Sunday, June 19, 2011

Trust Me - Who Should Be My Trustee?

Once I convinced my client, Mary, that a trust is a safe, and not so scary, way to protect herself and her stuff during any incapacity, she wanted to know who could possibly serve as a backup trustee?   According to Mary, her daughter was a kind and loving person who would do everything she could to support her mother, but her daughter’s financial skills were somewhat suspect.  Mary’s son is a busy family man with a great job, but he seems too busy to help Mary now.

Who could she choose? 

First, what does a trustee do exactly?  A trustee is a fiduciary, which means that he or she has a legal or ethical duty regarding the management of property for another.  Although a trustee may have either the duty to manage the trust assets or the duty to distribute those assets, many trustees both manage and distribute.  A trustee is usually responsible for investing the assets in the trust, distributing those assets to the beneficiaries according to the trust terms, and making sure any required accountings are prepared and that taxes are paid when necessary.

A trustee can be an individual who is a family member or friend.  Parents often want their children to succeed them as trustee.  When deciding whether to have a child as a successor trustee – or when choosing which child – be sure to be realistic about your adult child’s financial abilities.  Make sure that the person you choose understands that the trust will be managed for the benefit of beneficiaries – and that the trustee might not be one of those beneficiaries.  Be aware that a trustee might have a conflict of interest if the trust assets will eventually pass in part or whole to the trustee or his or her family members.  Also, it is best not to choose someone who has financial problems such as large debts, a failing business, or a looming bankruptcy.  Someone with financial issues might be tempted to borrow or use trust assets for his or her own benefit, despite the terms of the trust.

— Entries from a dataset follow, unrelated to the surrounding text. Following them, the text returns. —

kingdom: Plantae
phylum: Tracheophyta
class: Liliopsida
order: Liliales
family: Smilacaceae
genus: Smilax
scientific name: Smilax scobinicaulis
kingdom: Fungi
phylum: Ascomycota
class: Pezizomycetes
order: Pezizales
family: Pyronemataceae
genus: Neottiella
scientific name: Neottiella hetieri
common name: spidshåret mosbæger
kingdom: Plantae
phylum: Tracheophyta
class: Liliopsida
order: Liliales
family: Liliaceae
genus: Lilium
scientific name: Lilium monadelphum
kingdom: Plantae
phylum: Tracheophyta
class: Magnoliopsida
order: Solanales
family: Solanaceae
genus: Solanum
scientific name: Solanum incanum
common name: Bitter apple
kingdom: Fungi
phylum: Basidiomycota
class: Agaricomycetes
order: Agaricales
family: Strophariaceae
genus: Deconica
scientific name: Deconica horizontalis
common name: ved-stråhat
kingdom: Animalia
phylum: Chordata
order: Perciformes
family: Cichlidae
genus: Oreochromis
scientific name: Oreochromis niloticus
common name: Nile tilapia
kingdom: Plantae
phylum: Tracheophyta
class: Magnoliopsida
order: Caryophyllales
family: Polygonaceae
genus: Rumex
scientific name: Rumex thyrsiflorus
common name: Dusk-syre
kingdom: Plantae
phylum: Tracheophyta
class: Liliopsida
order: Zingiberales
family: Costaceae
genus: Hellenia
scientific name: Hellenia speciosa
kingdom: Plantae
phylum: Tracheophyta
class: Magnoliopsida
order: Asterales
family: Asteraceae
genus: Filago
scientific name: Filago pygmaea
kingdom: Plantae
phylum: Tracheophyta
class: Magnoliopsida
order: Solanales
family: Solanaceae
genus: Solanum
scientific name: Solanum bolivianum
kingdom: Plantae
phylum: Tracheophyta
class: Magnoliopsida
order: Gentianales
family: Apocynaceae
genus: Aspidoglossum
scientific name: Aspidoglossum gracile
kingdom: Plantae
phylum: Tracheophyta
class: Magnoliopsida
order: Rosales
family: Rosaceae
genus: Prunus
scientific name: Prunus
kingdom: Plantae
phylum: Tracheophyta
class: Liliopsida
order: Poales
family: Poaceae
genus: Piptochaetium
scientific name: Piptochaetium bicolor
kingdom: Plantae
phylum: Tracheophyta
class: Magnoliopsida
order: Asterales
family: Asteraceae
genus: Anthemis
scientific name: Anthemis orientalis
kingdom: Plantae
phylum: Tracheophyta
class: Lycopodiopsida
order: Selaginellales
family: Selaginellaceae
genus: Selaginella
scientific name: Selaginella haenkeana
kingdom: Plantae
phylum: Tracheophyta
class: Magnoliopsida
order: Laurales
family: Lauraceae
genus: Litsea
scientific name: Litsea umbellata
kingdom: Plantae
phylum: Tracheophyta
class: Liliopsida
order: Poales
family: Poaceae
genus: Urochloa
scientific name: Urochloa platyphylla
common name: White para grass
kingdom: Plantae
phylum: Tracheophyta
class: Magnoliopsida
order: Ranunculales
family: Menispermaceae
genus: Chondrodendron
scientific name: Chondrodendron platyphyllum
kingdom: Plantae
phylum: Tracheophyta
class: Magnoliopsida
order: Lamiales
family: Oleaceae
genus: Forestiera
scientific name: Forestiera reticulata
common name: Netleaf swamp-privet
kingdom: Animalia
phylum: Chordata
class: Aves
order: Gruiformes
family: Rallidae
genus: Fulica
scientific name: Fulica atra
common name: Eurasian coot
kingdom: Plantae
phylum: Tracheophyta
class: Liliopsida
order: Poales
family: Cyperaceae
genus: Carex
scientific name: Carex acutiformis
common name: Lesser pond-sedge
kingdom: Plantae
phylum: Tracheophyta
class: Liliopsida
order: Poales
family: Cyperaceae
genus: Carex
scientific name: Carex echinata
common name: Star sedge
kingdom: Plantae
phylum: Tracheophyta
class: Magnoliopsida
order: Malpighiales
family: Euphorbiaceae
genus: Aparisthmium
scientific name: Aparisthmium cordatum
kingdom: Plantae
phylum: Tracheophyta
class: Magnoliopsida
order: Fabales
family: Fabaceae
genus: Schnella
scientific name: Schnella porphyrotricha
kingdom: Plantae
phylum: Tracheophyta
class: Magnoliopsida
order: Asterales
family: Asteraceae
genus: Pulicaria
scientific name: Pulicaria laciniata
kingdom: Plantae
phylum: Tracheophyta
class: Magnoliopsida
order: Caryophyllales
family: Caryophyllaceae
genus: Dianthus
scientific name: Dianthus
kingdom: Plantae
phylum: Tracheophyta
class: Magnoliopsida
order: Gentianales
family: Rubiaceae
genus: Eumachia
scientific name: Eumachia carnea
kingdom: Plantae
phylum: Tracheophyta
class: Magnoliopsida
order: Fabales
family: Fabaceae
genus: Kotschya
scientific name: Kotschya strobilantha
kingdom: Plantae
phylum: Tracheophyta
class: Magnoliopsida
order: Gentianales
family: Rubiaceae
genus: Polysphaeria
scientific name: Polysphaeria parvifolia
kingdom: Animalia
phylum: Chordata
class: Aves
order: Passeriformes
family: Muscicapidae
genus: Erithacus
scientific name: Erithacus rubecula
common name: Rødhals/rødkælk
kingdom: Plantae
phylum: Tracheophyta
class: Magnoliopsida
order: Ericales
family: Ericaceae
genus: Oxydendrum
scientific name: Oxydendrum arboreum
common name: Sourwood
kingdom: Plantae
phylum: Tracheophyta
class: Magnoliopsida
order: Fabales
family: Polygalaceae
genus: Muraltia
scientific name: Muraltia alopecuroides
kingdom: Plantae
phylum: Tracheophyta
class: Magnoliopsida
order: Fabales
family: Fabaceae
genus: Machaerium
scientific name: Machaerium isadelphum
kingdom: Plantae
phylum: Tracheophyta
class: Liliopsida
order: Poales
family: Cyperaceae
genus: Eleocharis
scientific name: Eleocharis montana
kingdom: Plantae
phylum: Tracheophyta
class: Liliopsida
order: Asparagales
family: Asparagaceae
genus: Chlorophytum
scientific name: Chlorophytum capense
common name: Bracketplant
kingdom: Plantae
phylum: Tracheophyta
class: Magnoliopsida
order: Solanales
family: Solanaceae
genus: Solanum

A trustee can also be a professional individual, like a lawyer or CPA, who can be hired to serve as a trustee.  Trustees may charge a percentage of the assets in the trust, or an hourly fee for any time spent administering the trust.

Of course, a bank or trust company may also serve as a trustee.  Generally, a bank or trust company will have a trust department and will hire employees to serve as Trust Officers with primary responsibility for administering the trusts.  The bank or trust company will charge a fee – usually a percentage of trust funds – to serve in that capacity.  Many banks and trust companies will only serve as a trustee if the assets in the trust are whatever minimum amount the bank or trust company deems appropriate for their business.

You can also choose co-trustees who will work together to administer the trust.  Sometimes it makes sense to have a professional or corporate trustee along  with a family member.  In that case, the family member’s role might be to make sure the professional or corporate co-trustee is aware of the needs of the beneficiary and is making investment and distribution decisions appropriate to the circumstances.

The best way to choose a trustee is to start with a list of relatives, friends, business or professional people you know, and banks and trust companies, and think hard about their ability to manage money.  Think about their character and ethics, and choose the best from that list.